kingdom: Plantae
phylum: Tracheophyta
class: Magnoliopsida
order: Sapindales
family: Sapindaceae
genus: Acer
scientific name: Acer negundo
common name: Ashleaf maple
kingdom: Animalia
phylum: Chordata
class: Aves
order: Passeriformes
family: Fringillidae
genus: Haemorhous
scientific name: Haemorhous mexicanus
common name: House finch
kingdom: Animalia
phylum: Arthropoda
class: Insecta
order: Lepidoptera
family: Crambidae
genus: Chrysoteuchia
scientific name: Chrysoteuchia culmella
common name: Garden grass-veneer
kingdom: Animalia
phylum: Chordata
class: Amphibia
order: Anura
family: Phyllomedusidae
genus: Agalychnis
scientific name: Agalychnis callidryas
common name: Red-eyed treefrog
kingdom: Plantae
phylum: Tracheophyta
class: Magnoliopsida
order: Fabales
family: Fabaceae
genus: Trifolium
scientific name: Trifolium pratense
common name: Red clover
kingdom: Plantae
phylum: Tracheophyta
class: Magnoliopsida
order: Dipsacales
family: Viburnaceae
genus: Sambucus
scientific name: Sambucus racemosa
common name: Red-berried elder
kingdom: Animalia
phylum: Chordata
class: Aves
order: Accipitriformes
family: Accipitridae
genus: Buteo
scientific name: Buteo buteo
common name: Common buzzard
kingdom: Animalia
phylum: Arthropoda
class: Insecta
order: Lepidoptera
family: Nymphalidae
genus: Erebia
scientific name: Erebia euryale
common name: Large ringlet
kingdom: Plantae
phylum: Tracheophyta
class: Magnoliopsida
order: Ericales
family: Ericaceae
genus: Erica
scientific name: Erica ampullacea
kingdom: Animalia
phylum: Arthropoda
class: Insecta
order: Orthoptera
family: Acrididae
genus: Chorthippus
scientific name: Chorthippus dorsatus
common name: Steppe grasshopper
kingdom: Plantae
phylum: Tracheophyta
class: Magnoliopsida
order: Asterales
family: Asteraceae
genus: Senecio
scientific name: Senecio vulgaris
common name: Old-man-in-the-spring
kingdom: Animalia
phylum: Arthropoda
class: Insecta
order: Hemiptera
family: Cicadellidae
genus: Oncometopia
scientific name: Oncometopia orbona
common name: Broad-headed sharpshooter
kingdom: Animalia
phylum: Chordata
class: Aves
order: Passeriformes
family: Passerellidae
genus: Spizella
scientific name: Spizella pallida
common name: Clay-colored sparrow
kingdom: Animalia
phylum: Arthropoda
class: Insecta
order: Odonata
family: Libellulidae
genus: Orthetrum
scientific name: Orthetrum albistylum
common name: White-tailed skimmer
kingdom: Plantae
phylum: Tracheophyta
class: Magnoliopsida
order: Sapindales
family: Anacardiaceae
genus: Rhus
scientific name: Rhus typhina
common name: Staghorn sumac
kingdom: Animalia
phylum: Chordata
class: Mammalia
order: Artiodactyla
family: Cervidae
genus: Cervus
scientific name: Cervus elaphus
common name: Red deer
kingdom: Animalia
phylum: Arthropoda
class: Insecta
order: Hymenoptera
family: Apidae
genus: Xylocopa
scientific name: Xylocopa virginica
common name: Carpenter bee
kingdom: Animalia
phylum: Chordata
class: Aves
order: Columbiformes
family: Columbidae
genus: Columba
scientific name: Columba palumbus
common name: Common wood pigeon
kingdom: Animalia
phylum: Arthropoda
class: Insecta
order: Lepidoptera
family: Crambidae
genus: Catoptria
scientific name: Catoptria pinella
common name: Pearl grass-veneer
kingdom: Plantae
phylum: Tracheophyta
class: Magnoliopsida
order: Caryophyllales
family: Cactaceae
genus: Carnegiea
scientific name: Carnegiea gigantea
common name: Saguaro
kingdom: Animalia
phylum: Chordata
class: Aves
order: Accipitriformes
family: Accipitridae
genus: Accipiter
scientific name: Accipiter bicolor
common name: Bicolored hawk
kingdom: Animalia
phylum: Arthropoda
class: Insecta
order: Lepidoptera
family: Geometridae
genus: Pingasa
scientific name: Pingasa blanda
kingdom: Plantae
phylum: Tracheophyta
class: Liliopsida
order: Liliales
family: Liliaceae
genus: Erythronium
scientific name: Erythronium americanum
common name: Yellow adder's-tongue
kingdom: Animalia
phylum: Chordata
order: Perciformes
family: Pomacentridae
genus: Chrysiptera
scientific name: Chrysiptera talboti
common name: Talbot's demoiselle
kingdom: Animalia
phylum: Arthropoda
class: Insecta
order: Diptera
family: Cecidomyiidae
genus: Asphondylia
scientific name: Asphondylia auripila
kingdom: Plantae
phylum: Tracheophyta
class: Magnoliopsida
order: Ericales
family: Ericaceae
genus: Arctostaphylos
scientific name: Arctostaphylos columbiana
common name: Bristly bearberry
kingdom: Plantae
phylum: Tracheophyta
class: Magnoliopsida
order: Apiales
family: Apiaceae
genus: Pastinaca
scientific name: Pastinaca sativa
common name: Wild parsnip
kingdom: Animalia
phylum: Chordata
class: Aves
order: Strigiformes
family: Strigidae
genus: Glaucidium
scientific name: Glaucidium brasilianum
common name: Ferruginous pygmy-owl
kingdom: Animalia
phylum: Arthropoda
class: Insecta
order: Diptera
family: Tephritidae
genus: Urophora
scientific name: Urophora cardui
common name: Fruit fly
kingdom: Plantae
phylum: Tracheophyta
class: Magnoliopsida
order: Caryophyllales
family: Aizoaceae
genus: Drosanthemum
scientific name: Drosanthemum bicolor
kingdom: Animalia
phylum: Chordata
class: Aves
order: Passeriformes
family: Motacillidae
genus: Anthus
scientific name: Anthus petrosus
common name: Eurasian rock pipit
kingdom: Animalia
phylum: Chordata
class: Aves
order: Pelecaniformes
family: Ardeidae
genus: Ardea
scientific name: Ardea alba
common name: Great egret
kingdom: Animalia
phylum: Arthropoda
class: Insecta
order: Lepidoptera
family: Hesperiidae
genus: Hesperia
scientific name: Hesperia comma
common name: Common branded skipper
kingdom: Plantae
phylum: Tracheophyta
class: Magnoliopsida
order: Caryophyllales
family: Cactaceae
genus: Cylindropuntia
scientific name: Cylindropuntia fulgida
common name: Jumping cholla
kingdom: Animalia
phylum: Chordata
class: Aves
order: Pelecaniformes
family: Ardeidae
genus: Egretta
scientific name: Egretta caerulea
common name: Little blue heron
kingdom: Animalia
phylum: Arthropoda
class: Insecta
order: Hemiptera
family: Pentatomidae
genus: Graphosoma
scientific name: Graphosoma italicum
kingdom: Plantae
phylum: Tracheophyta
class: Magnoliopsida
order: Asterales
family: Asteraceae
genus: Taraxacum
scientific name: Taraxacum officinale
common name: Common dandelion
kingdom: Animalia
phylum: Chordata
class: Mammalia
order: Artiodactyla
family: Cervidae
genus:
....
### Written task
Rewrite the material, replacing every "scientific name" with "binomial name" and leaving everything else the same.

### Result of the task
kingdom: Plantae
phylum: Tracheophyta
class: Magnoliopsida
order: Sapindales
family: Sapindaceae
genus: Acer
binomial name: Acer negundo
common name: Ashleaf maple
kingdom: Animalia
phylum: Chordata
class: Aves
order: Passeriformes
family: Fringillidae
genus: Haemorhous
binomial name: Haemorhous mexicanus
common name: House finch
kingdom: Animalia
phylum: Arthropoda
class: Insecta
order: Lepidoptera
family: Crambidae
genus: Chrysoteuchia
binomial name: Chrysoteuchia culmella
common name: Garden grass-veneer
kingdom: Animalia
phylum: Chordata
class: Amphibia
order: Anura
family: Phyllomedusidae
genus: Agalychnis
binomial name: Agalychnis callidryas
common name: Red-eyed treefrog
kingdom: Plantae
phylum: Tracheophyta
class: Magnoliopsida
order: Fabales
family: Fabaceae
genus: Trifolium
binomial name: Trifolium pratense
common name: Red clover
kingdom: Plantae
phylum: Tracheophyta
class: Magnoliopsida
order: Dipsacales
family: Viburnaceae
genus: Sambucus
binomial name: Sambucus racemosa
common name: Red-berried elder
kingdom: Animalia
phylum: Chordata
class: Aves
order: Accipitriformes
family: Accipitridae
genus: Buteo
binomial name: Buteo buteo
common name: Common buzzard
kingdom: Animalia
phylum: Arthropoda
class: Insecta
order: Lepidoptera
family: Nymphalidae
genus: Erebia
binomial name: Erebia euryale
common name: Large ringlet
kingdom: Plantae
phylum: Tracheophyta
class: Magnoliopsida
order: Ericales
family: Ericaceae
genus: Erica
binomial name: Erica ampullacea
kingdom: Animalia
phylum: Arthropoda
class: Insecta
order: Orthoptera
family: Acrididae
genus: Chorthippus
binomial name: Chorthippus dorsatus
common name: Steppe grasshopper
kingdom: Plantae
phylum: Tracheophyta
class: Magnoliopsida
order: Asterales
family: Asteraceae
genus: Senecio
binomial name: Senecio vulgaris
common name: Old-man-in-the-spring
kingdom: Animalia
phylum: Arthropoda
class: Insecta
order: Hemiptera
family: Cicadellidae
genus: Oncometopia
binomial name: Oncometopia orbona
common name: Broad-headed sharpshooter
kingdom: Animalia
phylum: Chordata
class: Aves
order: Passeriformes
family: Passerellidae
genus: Spizella
binomial name: Spizella pallida
common name: Clay-colored sparrow
kingdom: Animalia
phylum: Arthropoda
class: Insecta
order: Odonata
family: Libellulidae
genus: Orthetrum
binomial name: Orthetrum albistylum
common name: White-tailed skimmer
kingdom: Plantae
phylum: Tracheophyta
class: Magnoliopsida
order: Sapindales
family: Anacardiaceae
genus: Rhus
binomial name: Rhus typhina
common name: Staghorn sumac
kingdom: Animalia
phylum: Chordata
class: Mammalia
order: Artiodactyla
family: Cervidae
genus: Cervus
binomial name: Cervus elaphus
common name: Red deer
kingdom: Animalia
phylum: Arthropoda
class: Insecta
order: Hymenoptera
family: Apidae
genus: Xylocopa
binomial name: Xylocopa virginica
common name: Carpenter bee
kingdom: Animalia
phylum: Chordata
class: Aves
order: Columbiformes
family: Columbidae
genus: Columba
binomial name: Columba palumbus
common name: Common wood pigeon
kingdom: Animalia
phylum: Arthropoda
class: Insecta
order: Lepidoptera
family: Crambidae
genus: Catoptria
binomial name: Catoptria pinella
common name: Pearl grass-veneer
kingdom: Plantae
phylum: Tracheophyta
class: Magnoliopsida
order: Caryophyllales
family: Cactaceae
genus: Carnegiea
binomial name: Carnegiea gigantea
common name: Saguaro
kingdom: Animalia
phylum: Chordata
class: Aves
order: Accipitriformes
family: Accipitridae
genus: Accipiter
binomial name: Accipiter bicolor
common name: Bicolored hawk
kingdom: Animalia
phylum: Arthropoda
class: Insecta
order: Lepidoptera
family: Geometridae
genus: Pingasa
binomial name: Pingasa blanda
kingdom: Plantae
phylum: Tracheophyta
class: Liliopsida
order: Liliales
family: Liliaceae
genus: Erythronium
binomial name: Erythronium americanum
common name: Yellow adder's-tongue
kingdom: Animalia
phylum: Chordata
order: Perciformes
family: Pomacentridae
genus: Chrysiptera
binomial name: Chrysiptera talboti
common name: Talbot's demoiselle
kingdom: Animalia
phylum: Arthropoda
class: Insecta
order: Diptera
family: Cecidomyiidae
genus: Asphondylia
binomial name: Asphondylia auripila
kingdom: Plantae
phylum: Tracheophyta
class: Magnoliopsida
order: Ericales
family: Ericaceae
genus: Arctostaphylos
binomial name: Arctostaphylos columbiana
common name: Bristly bearberry
kingdom: Plantae
phylum: Tracheophyta
class: Magnoliopsida
order: Apiales
family: Apiaceae
genus: Pastinaca
binomial name: Pastinaca sativa
common name: Wild parsnip
kingdom: Animalia
phylum: Chordata
class: Aves
order: Strigiformes
family: Strigidae
genus: Glaucidium
binomial name: Glaucidium brasilianum
common name: Ferruginous pygmy-owl
kingdom: Animalia
phylum: Arthropoda
class: Insecta
order: Diptera
family: Tephritidae
genus: Urophora
binomial name: Urophora cardui
common name: Fruit fly
kingdom: Plantae
phylum: Tracheophyta
class: Magnoliopsida
order: Caryophyllales
family: Aizoaceae
genus: Drosanthemum
binomial name: Drosanthemum bicolor
kingdom: Animalia
phylum: Chordata
class: Aves
order: Passeriformes
family: Motacillidae
genus: Anthus
binomial name: Anthus petrosus
common name: Eurasian rock pipit
kingdom: Animalia
phylum: Chordata
class: Aves
order: Pelecaniformes
family: Ardeidae
genus: Ardea
binomial name: Ardea alba
common name: Great egret
kingdom: Animalia
phylum: Arthropoda
class: Insecta
order: Lepidoptera
family: Hesperiidae
genus: Hesperia
binomial name: Hesperia comma
common name: Common branded skipper
kingdom: Plantae
phylum: Tracheophyta
class: Magnoliopsida
order: Caryophyllales
family: Cactaceae
genus: Cylindropuntia
binomial name: Cylindropuntia fulgida
common name: Jumping cholla
kingdom: Animalia
phylum: Chordata
class: Aves
order: Pelecaniformes
family: Ardeidae
genus: Egretta
binomial name: Egretta caerulea
common name: Little blue heron
kingdom: Animalia
phylum: Arthropoda
class: Insecta
order: Hemiptera
family: Pentatomidae
genus: Graphosoma
binomial name: Graphosoma italicum
kingdom: Plantae
phylum: Tracheophyta
class: Magnoliopsida
order: Asterales
family: Asteraceae
genus: Taraxacum
binomial name: Taraxacum officinale
common name: Common dandelion
kingdom: Animalia
phylum: Chordata
class: Mammalia
order: Artiodactyla
family: Cervidae
genus:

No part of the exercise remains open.